The same principle must apply, whether the debtor pledges the goods separately to a single creditor, or jointly to several creditors, with the liberty to sell, pay themselves, and render an account, on *282failure of redemption, unless the right to redeem be waived. And on similar grounds we make no distinction between a pledge given, or a trust created to secure to sureties an indemnity against their liabilities. For undoubtedly a single surety might be secured by a pledge, with liberty to sell if damnified, accounting to the pledgor for any surplus.
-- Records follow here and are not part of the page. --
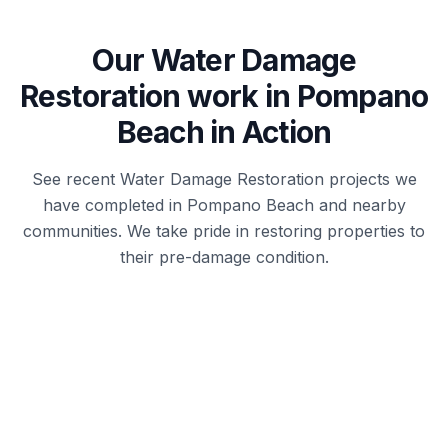
Our
Water Damage
Restoration
work in
Pompano
Beach
in Action
See recent
Water Damage Restoration
projects we
have completed in
Pompano Beach
and nearby
communities. We take pride in restoring properties to
their pre-damage condition.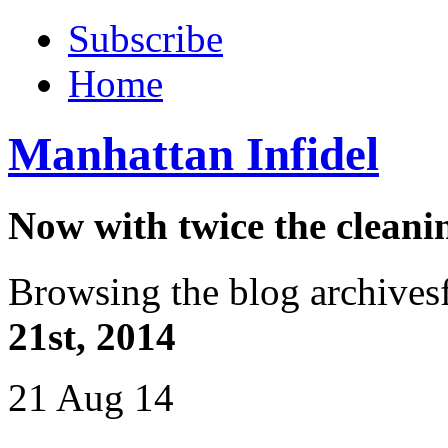
Subscribe
Home
Manhattan Infidel
Now with twice the cleani
Browsing the blog archives
21st, 2014
21 Aug 14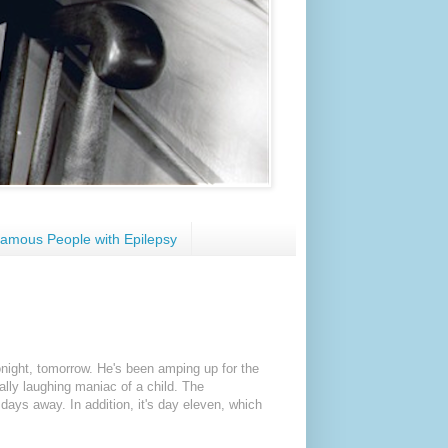
amous People with Epilepsy
 tonight, tomorrow. He's been amping up for the
ally laughing maniac of a child. The
 days away. In addition, it's day eleven, which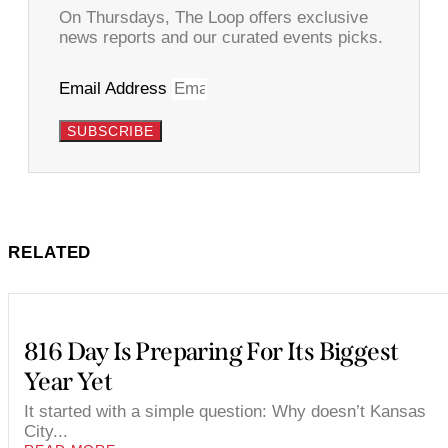
On Thursdays, The Loop offers exclusive
news reports and our curated events picks.
Email Address
SUBSCRIBE
RELATED
816 Day Is Preparing For Its Biggest
Year Yet
It started with a simple question: Why doesn’t Kansas
City...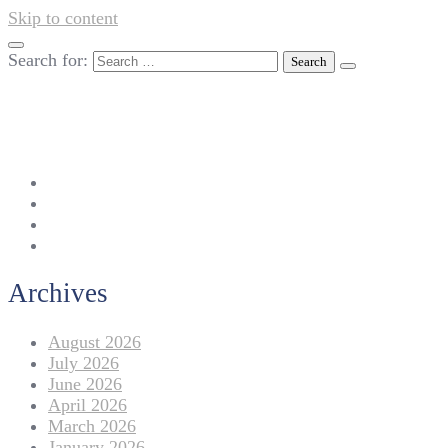
Skip to content
Search for:
042-111 257 257
info@americanlycetuffdnk.edu.pk
17-A Tariq Block, New Garden Town, Lahore.
Archives
August 2026
July 2026
June 2026
April 2026
March 2026
January 2026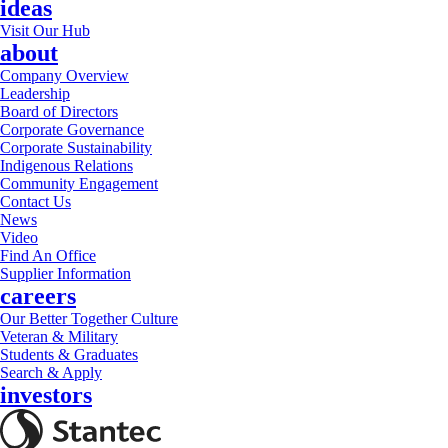
ideas
Visit Our Hub
about
Company Overview
Leadership
Board of Directors
Corporate Governance
Corporate Sustainability
Indigenous Relations
Community Engagement
Contact Us
News
Video
Find An Office
Supplier Information
careers
Our Better Together Culture
Veteran & Military
Students & Graduates
Search & Apply
investors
Otis and Jackson for the plaintiffs.
Dexter and Prescott for the defendant.
In the application of these principles to the case before us, there appears to be a valuable consideration for the conveyance ; and there is no trust, expressed or implied, for the grantors, except the accountability of the grantees for an eventual surplus, which may be secured by attachment, at the suit of any other creditor, and is, therefore, not a fraud on any creditor. Nor are the other creditors delayed or defeated of the recovery of their demands, but as a consequence of the legal right of a debtor to prefer any creditor or creditors at his option.
A debtor may, if he pleases, convey all his effects for the use of any particular creditors; and if the effects are delivered over, such conveyance may be bond fide; and when no time is fixed for the grantees to apply the proceeds and render an account, the law requires them to execute the trust in a reasonable time.
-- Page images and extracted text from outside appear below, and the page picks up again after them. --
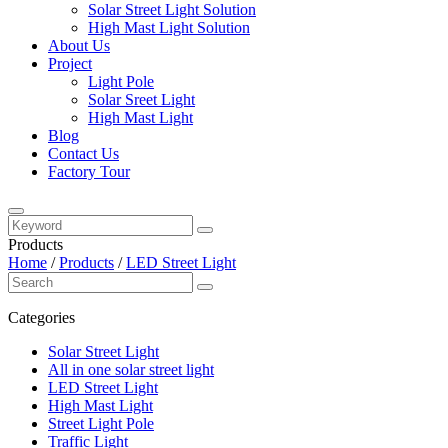
Solar Street Light Solution
High Mast Light Solution
About Us
Project
Light Pole
Solar Sreet Light
High Mast Light
Blog
Contact Us
Factory Tour
Products
Home
/
Products
/
LED Street Light
Categories
Solar Street Light
All in one solar street light
LED Street Light
High Mast Light
Street Light Pole
Traffic Light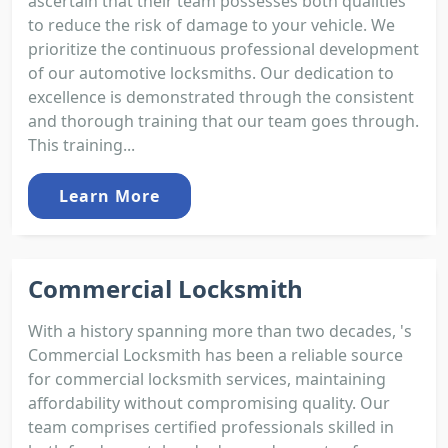
ascertain that their team possesses both qualities
to reduce the risk of damage to your vehicle. We
prioritize the continuous professional development
of our automotive locksmiths. Our dedication to
excellence is demonstrated through the consistent
and thorough training that our team goes through.
This training...
Learn More
Commercial Locksmith
With a history spanning more than two decades, 's
Commercial Locksmith has been a reliable source
for commercial locksmith services, maintaining
affordability without compromising quality. Our
team comprises certified professionals skilled in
[ * 344 ] * When schedules of the effects conveyed, or of the amount of the debts, or of the liabilities to be indemnified against, are not made at the time of the grant, although, primd facie, this may furnish a presumption of fraud, yet this presumption' may be removed by the facts attending the transaction. And the facts agreed in the case at bar remove this presumption ; for a schedule was to be made out as soon as might be, and also an account of the debts and liabilities, which, if disputed, were to be arbitrated.
Upon a view of all the facts agreed, and of the whole transaction, so far as it has been laid before us, we see no fraud to impeach the conveyance, as against creditors not parties to it. And it is our opinion that the verdict must be in favor of the plaintiffs; and, when amended conformably to the agreement of the parties, will entitle them to judgment upon it.
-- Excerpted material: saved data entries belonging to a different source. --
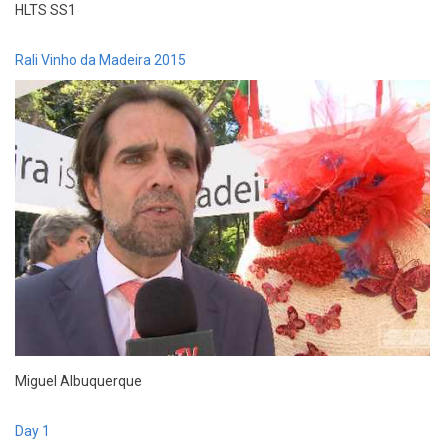
HLTS SS1
Rali Vinho da Madeira 2015
Miguel Albuquerque
Day 1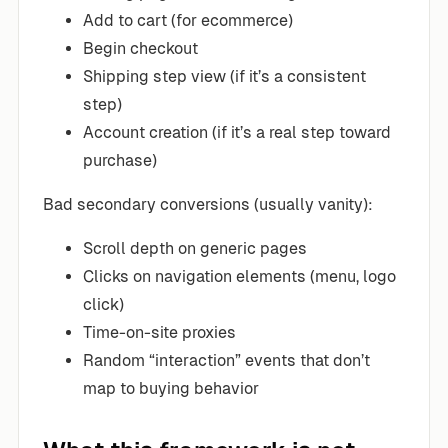
Add to cart (for ecommerce)
Begin checkout
Shipping step view (if it’s a consistent
step)
Account creation (if it’s a real step toward
purchase)
Bad secondary conversions (usually vanity):
Scroll depth on generic pages
Clicks on navigation elements (menu, logo
click)
Time-on-site proxies
Random “interaction” events that don’t
map to buying behavior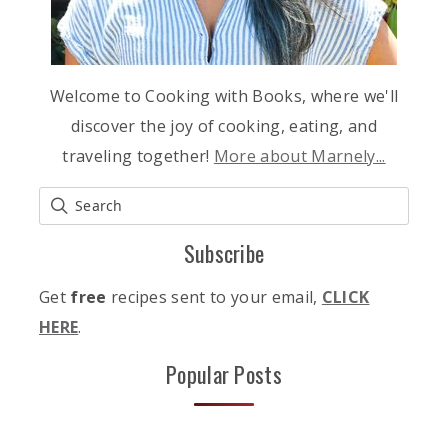
Welcome to Cooking with Books, where we'll
discover the joy of cooking, eating, and
traveling together!
More about Marnely...
Subscribe
Get
free
recipes sent to your email,
CLICK
HERE
.
Popular Posts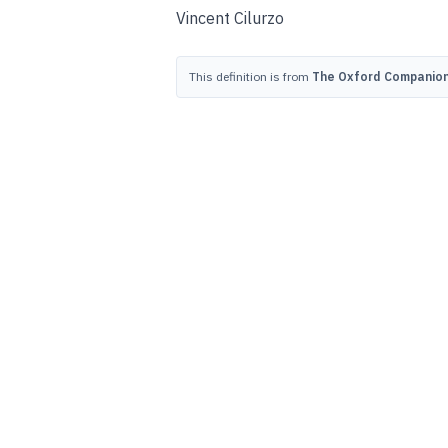
Vincent Cilurzo
This definition is from
The Oxford Companion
 [There seems to be no difference, in that respect, between a conveyance for the benefit of certain creditors, who become parties to the indenture by executing it, and a conveyance in trust for all the creditors, whose assent will be presumed, unless the contrary appear. The latter species of conveyance is valid both in law and equity. Halsey vs. Whitney, 4 Mason, 206.— Brooks vs. Marbury, 7 Wheat. 556. —11 Wheat. 78.— Wheeler vs. Sumner, 4 Mason, 183. — Brashear vs. West, 7 Peters, 608. — Pickstock vs. Lyster, 3 M. & S. 371 — Ed.]